Obsolete Document

The maintainers of EDD are working with the application as a continuous delivery project, and are not publishing explicit versioned packages or Docker images. The last official release of EDD is 2.6.6 from November 2020. Any new users should work off the trunk branch of the repo, and use their own release process for deployment. This document is kept as an historical example on one way to do that release process.

Release Process

This document is an outline of the steps that should be taken to make a new release of EDD. The instructions are mostly historical at this point. All build and release actions within JBEI / EmeryStation East are automated in CI.

Operations in git repository

For Major (N+1.0.0) or Minor (X.N+1.0) versions, create a date-stamped release branch from trunk for the release-candidate. For example, if starting a 4.0.0 release series on July 1st, 2019; a branch named release/20190701 is started from trunk. Commits working toward a final release artifact get added to this branch.

For Bugfix (X.Y.N+1) versions, add commits to the Major/Minor release branch. The exact commit used to create a final release artifact is to be tagged with the X.Y.Z version number for the released artifact. Multiple commits may exist between bugfix version tags.

Operations to build release artifacts

Notes on flags to docker build commands:

  • --pull makes sure to pull the latest version of the base image from Docker Hub
  • --no-cache makes sure to build from scratch, without build cache
  • -t [NAME] tags the resulting image; otherwise image is only accessible from its hash ID

Build the Docker image for jbei/edd-node in ${BASE}/docker/node/ directory. This image is responsible for the TypeScript build environment and creates the static script and stylesheet assets for EDD. The below command builds and tags the image with latest and the X.Y.Z version:

docker build \
    --pull \
    --no-cache \
    -t jbei/edd-node \
    -t jbei/edd-node:X.Y.Z \
    .

Build the Docker image for jbei/scikit-learn in ${BASE}/docker/edd/scikit-learn directory.
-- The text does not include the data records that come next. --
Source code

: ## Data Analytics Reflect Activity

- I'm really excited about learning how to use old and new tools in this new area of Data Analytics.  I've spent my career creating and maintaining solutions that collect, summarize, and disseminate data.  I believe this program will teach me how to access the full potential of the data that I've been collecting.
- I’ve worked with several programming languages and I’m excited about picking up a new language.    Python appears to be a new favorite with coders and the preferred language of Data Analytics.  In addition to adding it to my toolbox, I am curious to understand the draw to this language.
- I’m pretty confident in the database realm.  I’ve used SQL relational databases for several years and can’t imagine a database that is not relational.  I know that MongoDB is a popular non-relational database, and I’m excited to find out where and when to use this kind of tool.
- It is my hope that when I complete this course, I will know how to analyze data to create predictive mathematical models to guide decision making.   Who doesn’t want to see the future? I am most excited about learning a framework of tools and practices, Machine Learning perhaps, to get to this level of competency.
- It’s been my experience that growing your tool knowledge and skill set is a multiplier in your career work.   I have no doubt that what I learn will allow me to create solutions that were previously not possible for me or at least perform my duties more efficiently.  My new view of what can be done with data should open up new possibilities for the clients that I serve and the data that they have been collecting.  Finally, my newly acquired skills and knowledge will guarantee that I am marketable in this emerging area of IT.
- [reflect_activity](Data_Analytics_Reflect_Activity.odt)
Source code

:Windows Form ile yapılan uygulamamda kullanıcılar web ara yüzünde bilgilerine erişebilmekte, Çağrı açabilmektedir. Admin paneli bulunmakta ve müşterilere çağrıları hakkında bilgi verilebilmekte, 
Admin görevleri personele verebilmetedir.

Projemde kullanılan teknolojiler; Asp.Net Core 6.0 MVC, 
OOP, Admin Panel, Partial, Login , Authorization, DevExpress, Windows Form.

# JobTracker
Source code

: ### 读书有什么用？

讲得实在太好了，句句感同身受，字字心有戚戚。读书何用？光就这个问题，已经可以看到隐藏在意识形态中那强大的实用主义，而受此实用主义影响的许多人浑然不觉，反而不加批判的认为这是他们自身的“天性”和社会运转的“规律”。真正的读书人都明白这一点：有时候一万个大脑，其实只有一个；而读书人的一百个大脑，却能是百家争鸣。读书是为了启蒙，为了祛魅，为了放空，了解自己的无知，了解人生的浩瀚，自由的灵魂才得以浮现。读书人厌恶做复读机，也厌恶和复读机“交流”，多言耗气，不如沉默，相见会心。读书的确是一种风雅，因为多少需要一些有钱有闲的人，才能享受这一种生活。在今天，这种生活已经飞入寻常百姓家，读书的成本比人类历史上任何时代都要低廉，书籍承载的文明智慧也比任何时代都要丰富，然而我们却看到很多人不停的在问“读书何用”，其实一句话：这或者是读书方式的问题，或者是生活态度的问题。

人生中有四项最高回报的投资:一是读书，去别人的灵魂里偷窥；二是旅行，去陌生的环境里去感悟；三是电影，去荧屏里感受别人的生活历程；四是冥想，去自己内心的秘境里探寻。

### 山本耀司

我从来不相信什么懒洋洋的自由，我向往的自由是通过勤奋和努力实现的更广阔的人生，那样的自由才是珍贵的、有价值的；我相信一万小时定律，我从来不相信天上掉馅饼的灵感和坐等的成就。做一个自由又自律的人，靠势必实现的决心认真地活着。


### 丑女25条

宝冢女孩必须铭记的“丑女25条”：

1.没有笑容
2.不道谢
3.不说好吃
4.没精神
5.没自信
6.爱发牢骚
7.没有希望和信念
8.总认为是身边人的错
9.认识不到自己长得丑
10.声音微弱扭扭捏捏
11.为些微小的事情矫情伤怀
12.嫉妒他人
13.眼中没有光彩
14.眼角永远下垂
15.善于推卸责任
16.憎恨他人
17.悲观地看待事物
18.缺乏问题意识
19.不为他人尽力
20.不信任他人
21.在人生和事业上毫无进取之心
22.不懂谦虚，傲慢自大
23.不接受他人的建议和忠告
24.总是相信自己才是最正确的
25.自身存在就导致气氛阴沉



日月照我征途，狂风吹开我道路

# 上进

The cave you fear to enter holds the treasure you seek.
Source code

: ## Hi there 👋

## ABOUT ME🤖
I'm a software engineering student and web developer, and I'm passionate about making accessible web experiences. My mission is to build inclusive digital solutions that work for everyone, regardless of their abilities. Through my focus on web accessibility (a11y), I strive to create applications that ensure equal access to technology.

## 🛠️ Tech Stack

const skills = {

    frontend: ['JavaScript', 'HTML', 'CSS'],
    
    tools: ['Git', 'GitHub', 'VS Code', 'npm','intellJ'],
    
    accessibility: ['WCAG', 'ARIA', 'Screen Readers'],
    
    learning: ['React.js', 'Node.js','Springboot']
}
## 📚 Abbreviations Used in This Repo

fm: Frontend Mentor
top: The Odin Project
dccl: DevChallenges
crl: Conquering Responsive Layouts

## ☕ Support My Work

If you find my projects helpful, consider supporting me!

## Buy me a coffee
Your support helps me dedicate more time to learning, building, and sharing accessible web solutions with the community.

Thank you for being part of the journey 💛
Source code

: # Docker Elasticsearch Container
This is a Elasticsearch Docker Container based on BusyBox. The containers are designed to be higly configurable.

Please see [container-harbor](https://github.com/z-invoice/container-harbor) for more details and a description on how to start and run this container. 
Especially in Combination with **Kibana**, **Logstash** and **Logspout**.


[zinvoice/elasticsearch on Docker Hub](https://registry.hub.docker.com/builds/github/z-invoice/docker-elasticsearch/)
This image is the base Python with Numpy, SciPy, Scikit-learn environment, that would otherwise take too long to build every time. This image should remain stable for longer periods. Release schedule is TBD, see README in the directory. The below command builds and tags the image:

docker build \
    --pull \
    --no-cache \
    -t jbei/scikit-learn \
    .

Build the Docker image for jbei/edd-core directly in the ${BASE} directory. Make sure to locally build jbei/edd-node and jbei/scikit-learn first. The below command builds and tags the image with latest and the X.Y.Z version:

DOCKER_BUILDKIT=1 docker build \
    -t jbei/edd-core \
    -t jbei/edd-core:X.Y.Z \
    -f docker/edd/core/Dockerfile \
    --build-arg "TARGET=prod" \
    --build-arg "EDD_VERSION=X.Y.Z" \
    .

For other Docker images under ${BASE}/docker/ directory, services should be tagged with the upstream service version. For example, custom build of Postgres 9.6 would get tagged jbei/postgres:9.6. Also tag custom builds of services with the ISO date of the build. For example, a build on July 1st, 2019 of Postgres 9.6 would get tagged jbei/postgres:9.6-20190701.

Deploying Releases

Push images to Docker Hub with docker push [IMAGENAME]. On the deploy host, Pull images from Docker Hub with docker pull [IMAGENAME]. Checkout or pull updated code/configs from git. For smallest downtime, use docker compose up -d to detect containers that need to be re-created, and automatically stop, remove, and re-create them.